• **Problems to solve**
1. In the table saw safety text, where and when did Greenberg first hear about the safety issue?
2. Decide whether each statement below agrees with the table saw safety text. Answer yes or no for each, and quote the words from the text that settle it.
(a) Greenberg wants the government to require a safety brake on all table saws.
(b) The industry has adopted the technology.
(c) This week Greenberg has met with government safety officials and members of Congress.
3. Summarize the table saw safety text in two sentences.

• **Exercise passage**
=== Section Start ===
NPR has followed Gass over the years as he started the company that is now manufacturing tens of thousands of safe SawStop saws.

Greenberg, the consumer advocate, says she first heard about this safety issue on NPR seven years ago. She then grew frustrated that after all these years the industry still hasn't adopted the technology and the government hasn't mandated it.

Greenberg says this case is a classic example of why the Consumer Product Safety Commission was created.

"You have a pattern of injury, you have a technology that can address the injury, and it can address the injury for a reasonable cost," she says.

Given the life-altering harm these injuries cause, Greenberg says the government should mandate a safety brake like this for all table saws.

"This should have been done years ago; we would have saved so much pain, so much trauma, so much cost to the health system," she says.

Injured Carpenter Lives 'Nightmare'

Greenberg has been meeting this week with government safety officials and members of Congress. She's visiting their offices with people who have suffered unnecessary injuries on table saws.
=== Section End ===
• **Collected data entries**
=== Section Start ===
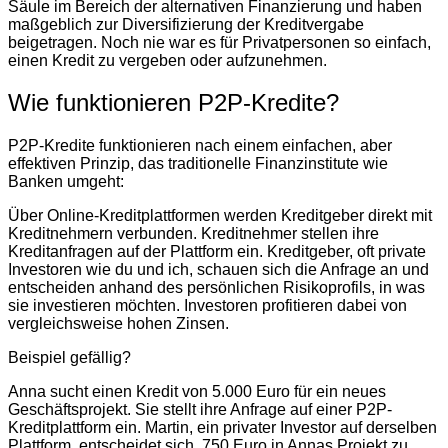
Säule im Bereich der alternativen Finanzierung und haben
maßgeblich zur Diversifizierung der Kreditvergabe
beigetragen. Noch nie war es für Privatpersonen so einfach,
einen Kredit zu vergeben oder aufzunehmen.
Wie funktionieren P2P-Kredite?
P2P-Kredite funktionieren nach einem einfachen, aber
effektiven Prinzip, das traditionelle Finanzinstitute wie
Banken umgeht:
Über Online-Kreditplattformen werden Kreditgeber direkt mit
Kreditnehmern verbunden. Kreditnehmer stellen ihre
Kreditanfragen auf der Plattform ein. Kreditgeber, oft private
Investoren wie du und ich, schauen sich die Anfrage an und
entscheiden anhand des persönlichen Risikoprofils, in was
sie investieren möchten. Investoren profitieren dabei von
vergleichsweise hohen Zinsen.
Beispiel gefällig?
Anna sucht einen Kredit von 5.000 Euro für ein neues
Geschäftsprojekt. Sie stellt ihre Anfrage auf einer P2P-
Kreditplattform ein. Martin, ein privater Investor auf derselben
Plattform, entscheidet sich, 750 Euro in Annas Projekt zu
=== Section End ===
• **Results of the tasks**
1. She heard about it on NPR seven years ago.

2.
(a) Yes: "Greenberg says the government should mandate a safety brake like this for all table saws"
(b) No: "after all these years the industry still hasn't adopted the technology"
(c) Yes: "Greenberg has been meeting this week with government safety officials and members of Congress"

3. Consumer advocate Greenberg, who first heard about the issue on NPR seven years ago, says the government should mandate a safety brake for all table saws and calls the case a classic example of why the Consumer Product Safety Commission was created. This week she has been meeting with government safety officials and members of Congress, visiting their offices with people who suffered unnecessary injuries on table saws.